Fairlight II is considerably bigger than the first game (as you’d expect), but the gameplay still essentially boils down to finding the right objects to stack on top of each other to climb up to out-of-reach places. That’s okay though. The slowdown is ever-present (no surprises), and the combat is the same, but there are a few surprises in this second game that you don’t get in the first (like travelling over the sea to a new location; more varied enemies, and even a magic carpet!), which makes it better in my opinion.

Fairlight II is a good evolution of, not just the series, but the genre. In many respects it carried the baton created by Ultimate in the isometric adventure stakes.

Fairlight II was programmed by Bo Jangeborg, with graphics by Niclas Osterlin. Again: there were 48K and 128K versions, the latter version having music and other enhancements. These grabs are from the 128K version.

More: Fairlight II on Wikipedia

Fairlight, ZX Spectrum

Bo Jangeborg‘s Fairlight is a legendary isometric adventure game, published by The Edge in 1985.

You play the adventurer Isvar – exploring a large castle, looking for The Book of Light in order to escape.

Although Fairlight came after Knight Lore, it was praised for its open-ended gameplay, game world, and object manipulation. Well: object stacking… Most of the puzzles in Fairlight are ‘solved’ by stacking certain items in certain ways, which allows Isvar to reach higher places.

Like Knight Lore, Fairlight also features a lot of slowdown when a number of objects are moving on-screen at the same time. When an object disappears from the screen (for example: a bubble, that ‘pops’ when you touch it), the game suddenly speeds up massively, which is both comical and annoying at the same time.

Combat when encountering enemies is in real-time, but not very interesting. Winning is more a case of facing an enemy and holding down fire until they disappear, than anything requiring skill. You do have to be selective about who you take on, though, because you have a limited number of life points. Once they’re depleted, it’s game over.

Fairlight is a well-remembered Spectrum classic. It might be frustrating to play in places, but it definitely contributed to the whole idea of gaming worlds and object manipulation within them. There are some clever ideas in here (like attracting guards towards you to give them the ‘run-around’, in order to steal their key from them without having to kill them; or pushing stools under low tables to push objects from under them), and there’s no doubt this was a ground-breaking game for the time. The sequel, Fairlight II, was even more ground-breaking.

Note: an enhanced 128K version of Fairlight was later released by The Edge, which had a tune continuously playing. These grabs are from the original 48K version.
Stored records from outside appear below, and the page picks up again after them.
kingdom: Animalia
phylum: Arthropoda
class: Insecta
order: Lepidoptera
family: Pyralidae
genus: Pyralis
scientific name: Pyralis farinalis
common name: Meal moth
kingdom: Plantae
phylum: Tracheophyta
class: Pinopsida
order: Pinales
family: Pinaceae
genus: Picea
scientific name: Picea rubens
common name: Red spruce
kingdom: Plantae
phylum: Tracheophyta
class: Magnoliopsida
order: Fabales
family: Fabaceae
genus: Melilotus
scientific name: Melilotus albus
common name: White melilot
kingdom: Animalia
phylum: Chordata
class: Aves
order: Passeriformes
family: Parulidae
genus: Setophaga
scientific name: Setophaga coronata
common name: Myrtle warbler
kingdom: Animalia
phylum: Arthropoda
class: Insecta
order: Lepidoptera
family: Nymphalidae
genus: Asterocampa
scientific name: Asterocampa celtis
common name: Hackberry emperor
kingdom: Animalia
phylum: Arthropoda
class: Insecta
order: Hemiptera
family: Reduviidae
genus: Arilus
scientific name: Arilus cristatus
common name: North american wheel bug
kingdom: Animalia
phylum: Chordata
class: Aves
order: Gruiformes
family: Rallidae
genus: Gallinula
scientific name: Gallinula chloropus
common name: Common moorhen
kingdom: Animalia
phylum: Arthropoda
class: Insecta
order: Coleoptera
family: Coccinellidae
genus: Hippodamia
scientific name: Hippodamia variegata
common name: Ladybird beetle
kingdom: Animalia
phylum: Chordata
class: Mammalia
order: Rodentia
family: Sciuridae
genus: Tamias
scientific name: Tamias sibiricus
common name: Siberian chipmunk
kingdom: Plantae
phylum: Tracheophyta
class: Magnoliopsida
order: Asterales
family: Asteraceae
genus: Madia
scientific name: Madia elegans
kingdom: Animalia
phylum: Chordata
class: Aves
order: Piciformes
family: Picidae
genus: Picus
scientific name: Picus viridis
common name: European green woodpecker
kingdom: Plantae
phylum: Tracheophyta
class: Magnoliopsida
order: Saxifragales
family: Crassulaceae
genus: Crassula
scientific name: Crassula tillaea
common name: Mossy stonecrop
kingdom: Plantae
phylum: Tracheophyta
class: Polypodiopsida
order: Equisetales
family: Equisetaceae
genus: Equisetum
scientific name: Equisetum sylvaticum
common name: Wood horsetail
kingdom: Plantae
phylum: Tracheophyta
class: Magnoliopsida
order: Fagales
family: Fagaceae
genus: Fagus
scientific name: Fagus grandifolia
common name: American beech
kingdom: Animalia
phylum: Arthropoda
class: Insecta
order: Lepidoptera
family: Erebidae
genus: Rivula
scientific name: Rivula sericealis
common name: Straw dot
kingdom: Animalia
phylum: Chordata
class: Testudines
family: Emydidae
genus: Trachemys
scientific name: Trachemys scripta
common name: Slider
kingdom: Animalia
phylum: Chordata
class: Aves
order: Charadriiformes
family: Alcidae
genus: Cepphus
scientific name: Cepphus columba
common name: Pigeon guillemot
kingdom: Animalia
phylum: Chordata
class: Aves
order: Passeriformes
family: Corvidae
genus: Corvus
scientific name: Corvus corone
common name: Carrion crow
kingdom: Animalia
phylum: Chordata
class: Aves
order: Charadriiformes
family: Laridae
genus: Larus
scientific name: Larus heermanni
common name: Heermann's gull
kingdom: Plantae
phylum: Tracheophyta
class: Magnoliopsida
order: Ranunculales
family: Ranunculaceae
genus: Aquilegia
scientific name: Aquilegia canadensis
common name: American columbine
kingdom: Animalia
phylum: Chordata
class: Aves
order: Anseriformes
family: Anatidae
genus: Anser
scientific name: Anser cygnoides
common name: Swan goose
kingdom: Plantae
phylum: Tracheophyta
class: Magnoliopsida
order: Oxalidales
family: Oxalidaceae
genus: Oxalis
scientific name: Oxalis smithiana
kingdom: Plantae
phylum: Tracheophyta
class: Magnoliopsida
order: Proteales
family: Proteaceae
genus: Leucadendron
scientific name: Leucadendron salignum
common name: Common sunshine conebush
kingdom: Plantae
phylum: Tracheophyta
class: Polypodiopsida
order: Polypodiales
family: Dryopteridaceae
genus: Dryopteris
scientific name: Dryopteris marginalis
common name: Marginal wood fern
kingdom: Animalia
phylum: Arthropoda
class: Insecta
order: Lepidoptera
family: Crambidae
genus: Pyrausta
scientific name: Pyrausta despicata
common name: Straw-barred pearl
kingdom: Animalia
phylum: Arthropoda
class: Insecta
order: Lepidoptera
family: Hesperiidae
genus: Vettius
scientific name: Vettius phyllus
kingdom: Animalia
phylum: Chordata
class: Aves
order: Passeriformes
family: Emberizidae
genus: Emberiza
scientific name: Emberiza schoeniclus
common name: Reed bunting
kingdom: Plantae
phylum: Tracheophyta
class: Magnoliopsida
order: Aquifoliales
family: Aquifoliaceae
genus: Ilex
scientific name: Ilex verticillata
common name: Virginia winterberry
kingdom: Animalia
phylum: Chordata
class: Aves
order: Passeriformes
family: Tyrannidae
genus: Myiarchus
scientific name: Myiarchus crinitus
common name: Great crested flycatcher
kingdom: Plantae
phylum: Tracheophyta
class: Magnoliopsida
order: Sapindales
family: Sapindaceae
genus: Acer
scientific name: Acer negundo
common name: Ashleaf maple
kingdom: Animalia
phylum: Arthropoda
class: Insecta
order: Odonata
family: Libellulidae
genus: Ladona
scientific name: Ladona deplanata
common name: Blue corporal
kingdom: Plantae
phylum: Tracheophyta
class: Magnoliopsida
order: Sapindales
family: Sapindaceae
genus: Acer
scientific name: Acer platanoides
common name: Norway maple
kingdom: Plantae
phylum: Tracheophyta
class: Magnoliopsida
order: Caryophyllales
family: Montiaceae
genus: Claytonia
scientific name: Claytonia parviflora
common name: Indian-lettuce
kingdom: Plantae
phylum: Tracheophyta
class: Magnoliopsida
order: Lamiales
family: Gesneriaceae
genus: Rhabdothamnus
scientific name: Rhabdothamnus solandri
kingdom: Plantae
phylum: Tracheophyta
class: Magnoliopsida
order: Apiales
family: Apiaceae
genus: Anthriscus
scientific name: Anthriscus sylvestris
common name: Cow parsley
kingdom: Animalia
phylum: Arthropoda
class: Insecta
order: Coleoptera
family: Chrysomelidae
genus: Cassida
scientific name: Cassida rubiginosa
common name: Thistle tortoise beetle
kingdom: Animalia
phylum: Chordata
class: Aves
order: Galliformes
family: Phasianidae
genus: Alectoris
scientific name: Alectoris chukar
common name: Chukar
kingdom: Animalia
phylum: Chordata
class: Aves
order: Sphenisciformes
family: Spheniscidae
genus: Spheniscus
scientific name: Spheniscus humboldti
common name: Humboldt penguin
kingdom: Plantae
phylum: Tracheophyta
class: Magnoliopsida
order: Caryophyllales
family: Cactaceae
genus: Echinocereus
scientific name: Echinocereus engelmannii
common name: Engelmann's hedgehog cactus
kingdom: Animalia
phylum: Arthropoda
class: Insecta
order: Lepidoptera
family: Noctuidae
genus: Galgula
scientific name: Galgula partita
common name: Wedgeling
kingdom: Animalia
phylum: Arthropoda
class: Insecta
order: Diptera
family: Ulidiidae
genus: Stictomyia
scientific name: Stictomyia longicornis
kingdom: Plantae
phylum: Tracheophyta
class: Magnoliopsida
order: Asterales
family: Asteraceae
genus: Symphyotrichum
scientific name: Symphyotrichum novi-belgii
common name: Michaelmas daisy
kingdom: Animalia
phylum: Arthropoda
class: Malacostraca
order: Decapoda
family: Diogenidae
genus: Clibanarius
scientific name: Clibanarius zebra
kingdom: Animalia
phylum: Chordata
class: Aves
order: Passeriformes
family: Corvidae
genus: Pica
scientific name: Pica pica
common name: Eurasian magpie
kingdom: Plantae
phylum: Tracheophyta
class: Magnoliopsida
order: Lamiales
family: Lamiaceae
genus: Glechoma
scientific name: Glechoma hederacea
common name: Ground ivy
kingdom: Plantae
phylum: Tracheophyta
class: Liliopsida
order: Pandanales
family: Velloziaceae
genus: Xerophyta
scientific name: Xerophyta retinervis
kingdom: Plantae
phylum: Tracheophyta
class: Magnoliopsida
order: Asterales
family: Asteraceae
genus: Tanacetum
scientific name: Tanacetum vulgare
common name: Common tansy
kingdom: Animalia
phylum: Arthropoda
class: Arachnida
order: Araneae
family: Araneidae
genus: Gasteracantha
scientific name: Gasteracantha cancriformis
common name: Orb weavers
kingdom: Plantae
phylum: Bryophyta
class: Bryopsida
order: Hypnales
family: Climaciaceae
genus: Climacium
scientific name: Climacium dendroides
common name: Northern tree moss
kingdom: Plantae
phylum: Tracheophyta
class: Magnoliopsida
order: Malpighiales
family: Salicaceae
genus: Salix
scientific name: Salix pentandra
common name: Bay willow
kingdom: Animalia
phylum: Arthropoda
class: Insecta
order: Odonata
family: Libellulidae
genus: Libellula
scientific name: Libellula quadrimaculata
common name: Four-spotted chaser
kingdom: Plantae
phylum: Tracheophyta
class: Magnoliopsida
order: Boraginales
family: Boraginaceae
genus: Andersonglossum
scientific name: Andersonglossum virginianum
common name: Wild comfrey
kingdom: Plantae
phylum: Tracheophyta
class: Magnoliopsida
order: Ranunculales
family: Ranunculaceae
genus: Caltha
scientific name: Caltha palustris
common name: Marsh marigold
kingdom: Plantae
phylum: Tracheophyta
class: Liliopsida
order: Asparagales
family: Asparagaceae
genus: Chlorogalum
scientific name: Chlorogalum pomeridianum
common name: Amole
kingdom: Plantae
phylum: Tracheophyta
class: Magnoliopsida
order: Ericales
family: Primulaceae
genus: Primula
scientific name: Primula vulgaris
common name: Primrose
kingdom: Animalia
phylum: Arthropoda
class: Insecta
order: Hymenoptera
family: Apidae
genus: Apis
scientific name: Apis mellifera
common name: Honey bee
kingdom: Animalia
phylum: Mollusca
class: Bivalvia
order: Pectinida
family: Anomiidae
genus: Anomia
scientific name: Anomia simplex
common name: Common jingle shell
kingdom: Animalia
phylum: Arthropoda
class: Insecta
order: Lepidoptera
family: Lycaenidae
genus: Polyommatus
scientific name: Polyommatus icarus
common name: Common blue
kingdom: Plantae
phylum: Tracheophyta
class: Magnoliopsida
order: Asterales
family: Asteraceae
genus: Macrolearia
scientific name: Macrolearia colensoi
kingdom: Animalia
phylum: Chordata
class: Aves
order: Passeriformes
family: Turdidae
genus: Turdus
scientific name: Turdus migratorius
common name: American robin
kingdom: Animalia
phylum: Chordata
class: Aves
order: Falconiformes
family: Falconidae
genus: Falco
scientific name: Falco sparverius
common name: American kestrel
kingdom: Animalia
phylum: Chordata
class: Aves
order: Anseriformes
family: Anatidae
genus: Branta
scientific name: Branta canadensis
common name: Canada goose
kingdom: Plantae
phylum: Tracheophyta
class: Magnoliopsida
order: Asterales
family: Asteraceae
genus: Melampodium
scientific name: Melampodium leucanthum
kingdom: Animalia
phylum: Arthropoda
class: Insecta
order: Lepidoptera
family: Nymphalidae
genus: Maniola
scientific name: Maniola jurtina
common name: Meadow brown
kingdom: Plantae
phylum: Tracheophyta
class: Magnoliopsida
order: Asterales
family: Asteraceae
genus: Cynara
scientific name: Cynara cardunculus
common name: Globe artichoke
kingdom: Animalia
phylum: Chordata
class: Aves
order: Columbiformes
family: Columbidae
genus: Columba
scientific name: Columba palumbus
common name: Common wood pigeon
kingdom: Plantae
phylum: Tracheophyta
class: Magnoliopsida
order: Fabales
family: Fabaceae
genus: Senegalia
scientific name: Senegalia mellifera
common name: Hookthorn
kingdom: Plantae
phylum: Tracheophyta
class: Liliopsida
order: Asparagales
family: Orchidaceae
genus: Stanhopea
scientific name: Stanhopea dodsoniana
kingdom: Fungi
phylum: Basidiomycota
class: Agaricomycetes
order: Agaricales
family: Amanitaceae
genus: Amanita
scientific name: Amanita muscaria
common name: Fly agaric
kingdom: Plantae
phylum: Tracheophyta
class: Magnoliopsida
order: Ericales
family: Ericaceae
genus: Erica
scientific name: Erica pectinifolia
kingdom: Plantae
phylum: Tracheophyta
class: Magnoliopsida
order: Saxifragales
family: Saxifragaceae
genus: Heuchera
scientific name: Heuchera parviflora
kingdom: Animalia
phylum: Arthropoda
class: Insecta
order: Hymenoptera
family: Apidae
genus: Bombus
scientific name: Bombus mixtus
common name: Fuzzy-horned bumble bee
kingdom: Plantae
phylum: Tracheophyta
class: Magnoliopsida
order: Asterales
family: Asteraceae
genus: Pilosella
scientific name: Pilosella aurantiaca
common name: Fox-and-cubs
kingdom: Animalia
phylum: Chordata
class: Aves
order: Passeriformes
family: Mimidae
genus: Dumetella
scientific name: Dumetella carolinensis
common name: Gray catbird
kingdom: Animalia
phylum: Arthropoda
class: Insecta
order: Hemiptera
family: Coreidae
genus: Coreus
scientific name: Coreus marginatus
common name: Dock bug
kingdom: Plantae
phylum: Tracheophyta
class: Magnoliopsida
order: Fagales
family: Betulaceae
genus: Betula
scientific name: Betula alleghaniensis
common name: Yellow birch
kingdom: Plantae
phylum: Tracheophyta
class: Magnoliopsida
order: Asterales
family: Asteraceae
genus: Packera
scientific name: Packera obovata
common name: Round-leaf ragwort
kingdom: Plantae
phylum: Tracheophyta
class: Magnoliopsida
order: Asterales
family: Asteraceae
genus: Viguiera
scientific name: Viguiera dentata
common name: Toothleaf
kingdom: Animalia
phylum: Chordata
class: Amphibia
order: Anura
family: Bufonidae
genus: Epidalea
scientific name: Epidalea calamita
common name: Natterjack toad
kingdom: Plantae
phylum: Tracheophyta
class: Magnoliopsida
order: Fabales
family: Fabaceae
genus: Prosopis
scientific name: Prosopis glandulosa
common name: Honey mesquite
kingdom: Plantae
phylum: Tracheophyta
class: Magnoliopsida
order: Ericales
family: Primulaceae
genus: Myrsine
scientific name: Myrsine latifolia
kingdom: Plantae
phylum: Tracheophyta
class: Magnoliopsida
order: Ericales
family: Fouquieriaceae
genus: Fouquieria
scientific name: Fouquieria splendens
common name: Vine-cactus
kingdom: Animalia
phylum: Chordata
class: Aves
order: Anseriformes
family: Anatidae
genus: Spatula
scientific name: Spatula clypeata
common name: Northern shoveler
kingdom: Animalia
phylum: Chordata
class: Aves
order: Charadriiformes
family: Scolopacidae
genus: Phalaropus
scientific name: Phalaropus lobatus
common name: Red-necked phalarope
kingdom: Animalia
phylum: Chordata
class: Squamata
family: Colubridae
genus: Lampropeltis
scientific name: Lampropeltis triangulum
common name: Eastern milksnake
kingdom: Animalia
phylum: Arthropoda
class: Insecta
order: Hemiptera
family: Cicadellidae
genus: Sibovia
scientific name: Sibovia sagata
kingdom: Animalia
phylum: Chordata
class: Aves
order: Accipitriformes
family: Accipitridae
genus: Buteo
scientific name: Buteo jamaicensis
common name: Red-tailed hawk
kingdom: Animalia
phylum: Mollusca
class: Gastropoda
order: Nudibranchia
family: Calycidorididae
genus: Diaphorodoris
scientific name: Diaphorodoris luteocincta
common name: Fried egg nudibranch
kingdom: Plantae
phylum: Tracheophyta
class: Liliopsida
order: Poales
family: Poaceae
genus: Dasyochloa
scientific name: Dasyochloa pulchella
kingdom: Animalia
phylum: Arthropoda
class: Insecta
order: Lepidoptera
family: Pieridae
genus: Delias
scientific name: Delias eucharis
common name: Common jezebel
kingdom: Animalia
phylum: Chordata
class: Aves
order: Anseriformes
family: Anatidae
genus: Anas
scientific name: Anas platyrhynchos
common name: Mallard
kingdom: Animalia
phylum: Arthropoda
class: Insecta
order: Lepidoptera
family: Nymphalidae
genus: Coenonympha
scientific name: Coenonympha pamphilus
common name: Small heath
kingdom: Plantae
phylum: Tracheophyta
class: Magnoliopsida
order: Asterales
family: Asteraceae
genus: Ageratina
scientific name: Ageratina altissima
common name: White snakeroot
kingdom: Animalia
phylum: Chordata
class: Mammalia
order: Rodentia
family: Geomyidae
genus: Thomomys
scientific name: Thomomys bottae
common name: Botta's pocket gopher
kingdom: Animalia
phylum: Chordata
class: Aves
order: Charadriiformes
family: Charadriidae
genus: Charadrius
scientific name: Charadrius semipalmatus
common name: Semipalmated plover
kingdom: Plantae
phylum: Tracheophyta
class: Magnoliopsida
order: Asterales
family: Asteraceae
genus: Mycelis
More: Fairlight on Wikipedia

Quo Vadis, Commodore 64

Written by Steven T. Chapman and published by The Edge in 1984, Quo Vadis is a scrolling platform game with a large and varied cavern to explore.

At the time of release Quo Vadis was heavily hyped as one of the biggest games ever made (“1024 screens!” boasted the adverts). While it is big, visually it is also a bit repetitive, so isn’t a particularly great game. It’s alright to explore for an hour, but doesn’t have much substance.


Bobby Bearing, ZX Spectrum

Bobby Bearing is an interesting isometric action game on the ZX Spectrum, published by The Edge in 1986.

You play as Bobby – a ball bearing – and must roll around the large, colourful maze, looking for and rescuing his four lost brothers and one cousin. Finding a lost relative is one thing, but pushing them all the way back to the starting ‘cave’ is another thing entirely. But that’s what you’ve got to do.

You’re up against a timer; a tortuous environment (falling off the edge loses you time); crushers which will squash you (losing you time), and evil dark bearings who will do everything they can to hinder you. Run out of time and it’s game over.

Bobby Bearing was a surprise hit at the time and still plays rather well today. It was converted to a number of other formats too.